▶ **TASK TO CARRY OUT**
Across the entries below, please work out how many lines contain the string "predictor" and give only the number.

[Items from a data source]

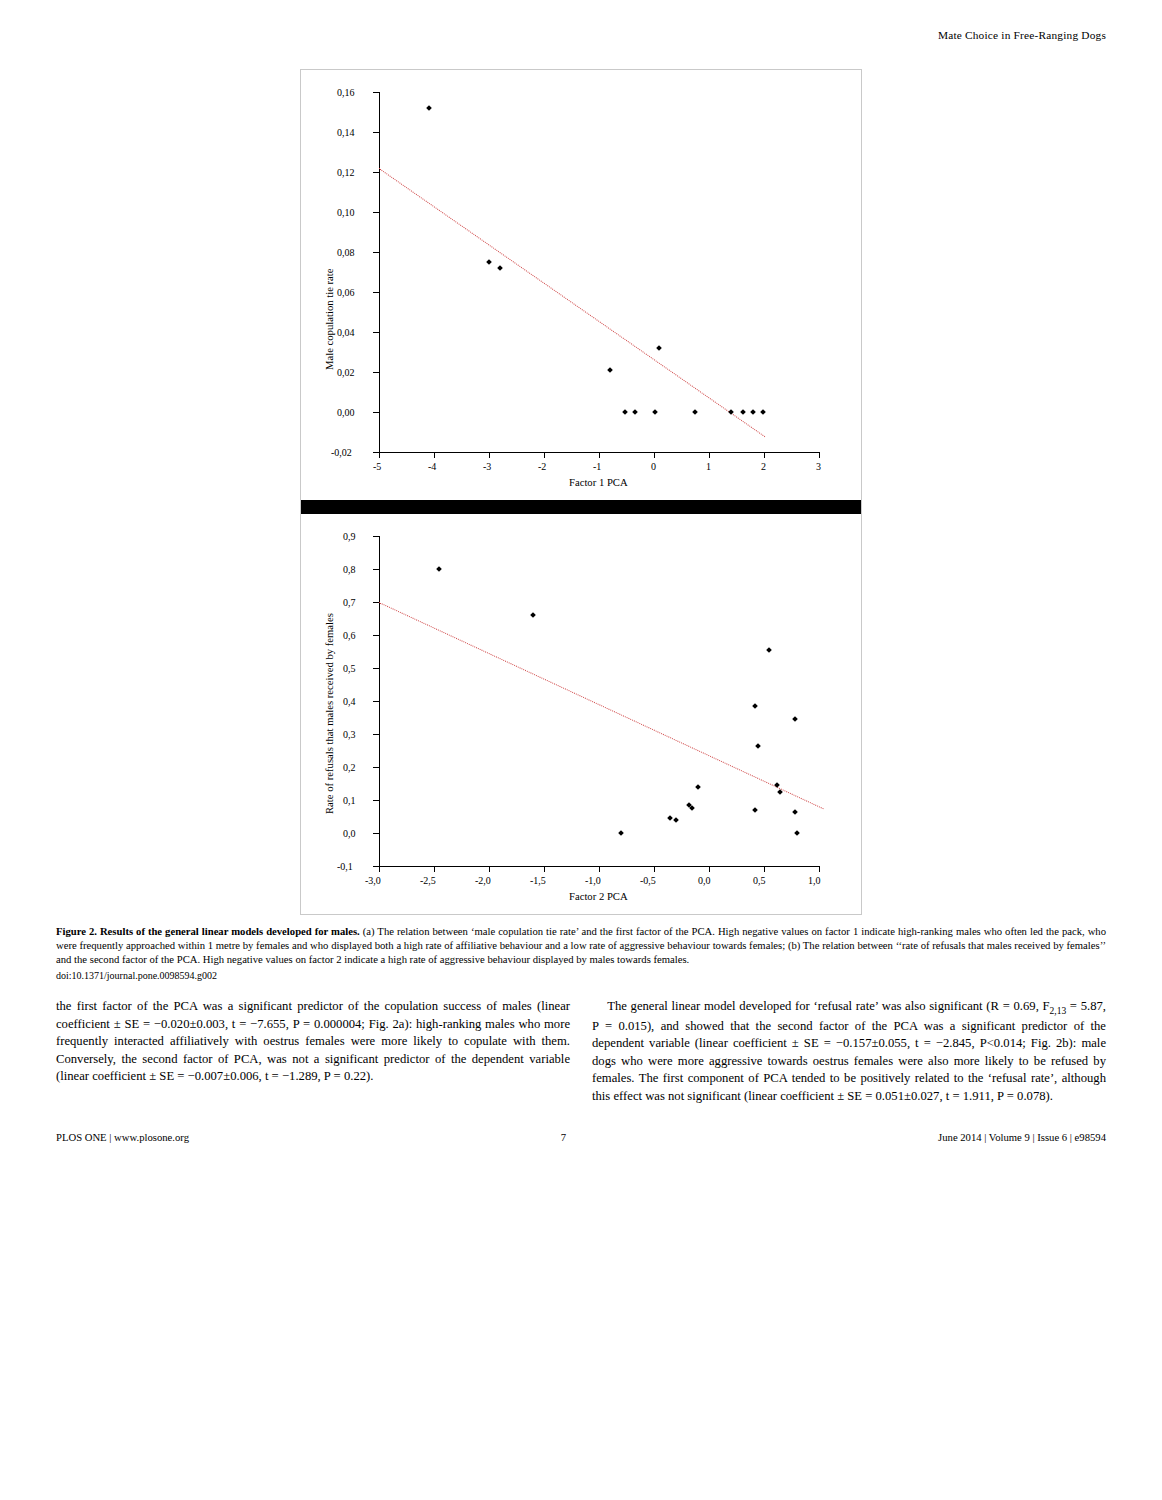Mate Choice in Free-Ranging Dogs
0,16
0,14
0,12
0,10
0,08
0,06
0,04
0,02
0,00
-0,02
-5
-4
-3
-2
-1
0
1
2
3
Factor 1 PCA
Male copulation tie rate
0,9
0,8
0,7
0,6
0,5
0,4
0,3
0,2
0,1
0,0
-0,1
-3,0
-2,5
-2,0
-1,5
-1,0
-0,5
0,0
0,5
1,0
Factor 2 PCA
Rate of refusals that males received by females
Figure 2. Results of the general linear models developed for males. (a) The relation between ‘male copulation tie rate’ and the first factor of the PCA. High negative values on factor 1 indicate high-ranking males who often led the pack, who were frequently approached within 1 metre by females and who displayed both a high rate of affiliative behaviour and a low rate of aggressive behaviour towards females; (b) The relation between ‘‘rate of refusals that males received by females’’ and the second factor of the PCA. High negative values on factor 2 indicate a high rate of aggressive behaviour displayed by males towards females.
doi:10.1371/journal.pone.0098594.g002
the first factor of the PCA was a significant predictor of the copulation success of males (linear coefficient ± SE = −0.020±0.003, t = −7.655, P = 0.000004; Fig. 2a): high-ranking males who more frequently interacted affiliatively with oestrus females were more likely to copulate with them. Conversely, the second factor of PCA, was not a significant predictor of the dependent variable (linear coefficient ± SE = −0.007±0.006, t = −1.289, P = 0.22).
The general linear model developed for ‘refusal rate’ was also significant (R = 0.69, F2,13 = 5.87, P = 0.015), and showed that the second factor of the PCA was a significant predictor of the dependent variable (linear coefficient ± SE = −0.157±0.055, t = −2.845, P<0.014; Fig. 2b): male dogs who were more aggressive towards oestrus females were also more likely to be refused by females. The first component of PCA tended to be positively related to the ‘refusal rate’, although this effect was not significant (linear coefficient ± SE = 0.051±0.027, t = 1.911, P = 0.078).
PLOS ONE | www.plosone.org
7
June 2014 | Volume 9 | Issue 6 | e98594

▶ **ANSWER TO THIS PROBLEM**
2